Hereward leaned forward, hands outstretched. ‘You think you are
safe here? The king keeps you close where he can watch you. He keeps you well fed and drunk on mead, but a time will come when he will take away your land, and then your heads.’
‘Aye, that may well be,’ Morcar said, nodding slowly. ‘And we will be ready for him to make his move—’
‘You will not see it coming,’ the warrior insisted. ‘I have many plans in place, most of them hidden like serpents in the grass, ready to rise up and bite when the time is right. Only one thing holds me back – too few men. And we can change that here.’
‘I have no faith in you,’ Edwin said with a shake of his head. He glanced towards the door where two men were arguing in loud voices. ‘The north will rise up again soon. Were I to send my men to fight, it would be there. But I have done that once and almost paid the greatest price. No more. Let someone else fight the king. My brother and I will eat his food and enjoy the comforts of his court—’
‘While England burns and folk die?’ Hereward snapped.

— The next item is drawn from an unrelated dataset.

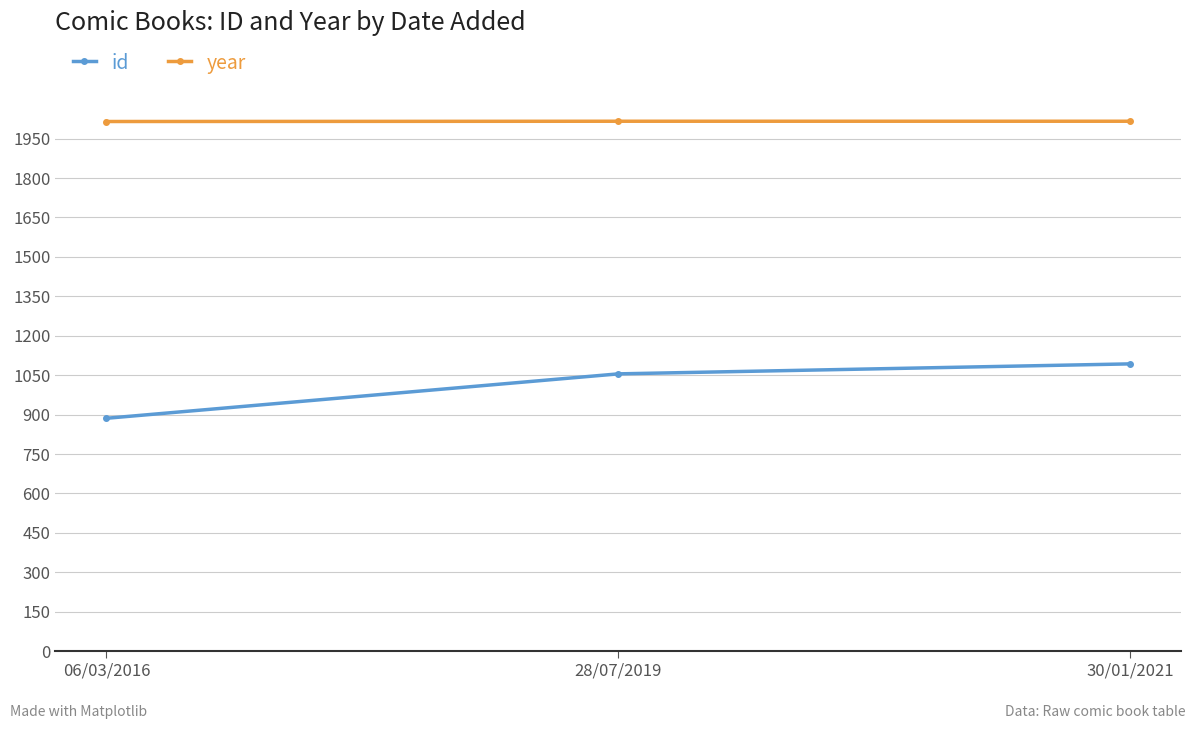

The id series shows 1055 at 28/07/2019. True or false?

True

‘Folk always die,’ Edwin said, rising. He beckoned to Morcar to follow. ‘This is not my worry.’ As the two nobles made to leave, Edwin turned back and said, ‘I have shown you a kindness here for your father’s sake. He was always a loyal thegn. But if I see your face here again, I will have you dragged before the king and your miserable life ended.’

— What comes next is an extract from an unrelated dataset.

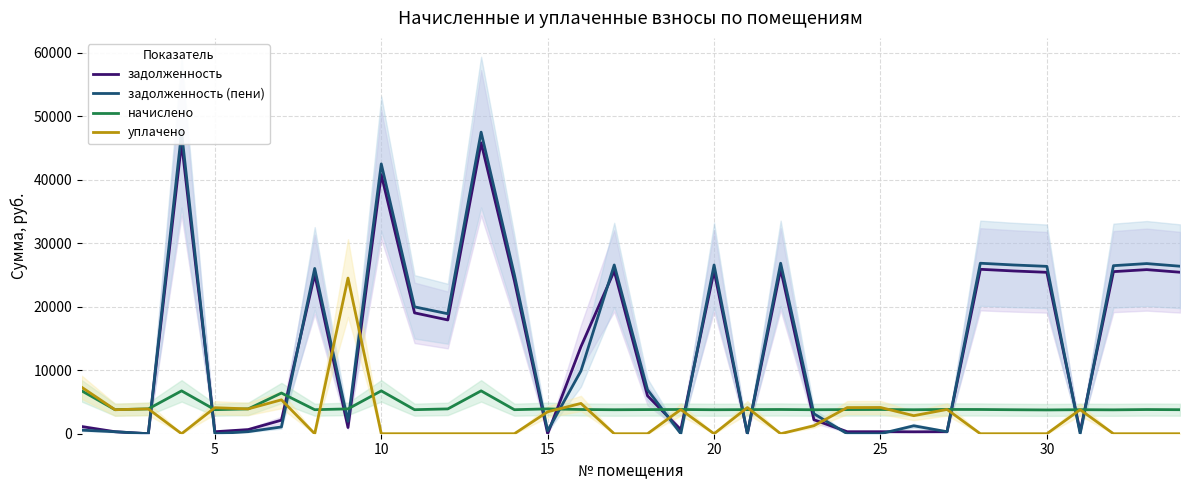

Does the chart display data point markers on the line(s)?

No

Hereward watched the brothers stride out into the bright sunlight. He refused to be perturbed. His army needed to be built into a force that would make the king quake, and nothing – not even two haughty earls – would stand in his way.
CHAPTER ELEVEN
BUBBLES BROKE THE surface of the filthy marsh-water. A moment later the young man burst from the stinking surface, gasping and flailing and crying out in panic. Black mud streaked his face and hair and soaked his tunic. Laughter echoed across the wetlands from the slopes of Ely where the callow youths who wished to be warriors waited with their spears and their shields still smelling of fresh paint.